Wir müssen jedenfalls der Diskussion um die politische Verantwortung von Unternehmen mehr Raum geben.
Wo wird diese Diskussion, die Sie einfordern, bereits geführt?
Wir haben uns im Arbeitskreis Wirtschaftsethik der Schmalenbach-Gesellschaft, den ich leite, in diesem Jahr für den thematischen Schwerpunkt „politische Verantwortung“ entschieden. Dort diskutieren wir, ob und welche politische Verantwortung Unternehmen tragen und wie sie diese umsetzen können.
Vor 30 Jahren war dieses Thema ein No-Go. Der Angriffskrieg der Russen auf die Ukraine hat etwas verändert. Weltweit gibt es immer weniger Demokratien und die Sorgen vor dem Verlust liberaler Gesellschaften wachsen angesichts kriegerischer Konflikte und eines zunehmenden Populismus. Da spielen Unternehmen eine Rolle und sie können sich nicht einfach politisch wegducken.
Zum Wie dieses Engagements gibt es in Ausbildung und Forschung allerdings noch erhebliche Defizite. Nicht beim klassischen Lobbying, aber wenn es beispielsweise um den Schutz liberaler Demokratien geht. Zu der Frage, welche Strategien und Taktiken wirken, haben wir bisher wenig geforscht, und entsprechende Themen fehlen in unseren Curricula. Das Interesse der Studierenden an diesem Thema ist seit dem Ukraine-Krieg deutlich gewachsen.
Wann und wie sollten Unternehmer oder CEOs also konkret politisch handeln?
Grundsätzlich bestimmt jedes Unternehmen den Zeitpunkt und den Umfang des Engagements selbst.
Auch wenn jede einzelne nichtwidersprochene menschenverachtende Aussage eines Rechtsextremen eine zu viel ist, können sich Manager nicht ständig in die Tagespolitik einmischen. Es würde sie nicht nur überfordern, sondern maßgeblicher: Ihre Stimmen würden in der allgemeinen Kakophonie untergehen.
Sinnvoller ist die Bestimmung des Zeitpunkts für das unternehmerische Engagement an den Dimensionen „eigener Einfluss“ und „Dringlichkeit“. Je stärker der eigene Einfluss als Unternehmen und je größer die Dringlichkeit des Themas, je konkreter wird der Handlungsbedarf.
Ausgehend von dieser Bestimmung können grundsätzliche Strategien des politischen Engagements abgeleitet werden. Bei geringem eigenen Einfluss und geringer Dringlichkeit bietet sich eine nicht-konfrontative Strategie an.

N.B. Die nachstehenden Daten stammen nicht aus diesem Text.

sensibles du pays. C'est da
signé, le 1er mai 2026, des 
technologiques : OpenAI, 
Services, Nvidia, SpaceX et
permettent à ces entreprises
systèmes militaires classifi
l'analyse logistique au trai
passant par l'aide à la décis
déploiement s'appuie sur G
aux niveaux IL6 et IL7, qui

Unternehmen können sich in diesen Situationen dennoch engagieren, beispielweise indem sie zivilgesellschaftliche Initiativen und NGOs unterstützen. Ist der Einfluss eines Unternehmens hoch, kann es sich im ansonsten gleichen Szenario direkter etwa mit Aufklärungs- und Bildungskampagnen nach innen und außen einbringen.
Haben Sie vielen Dank für das Gespräch!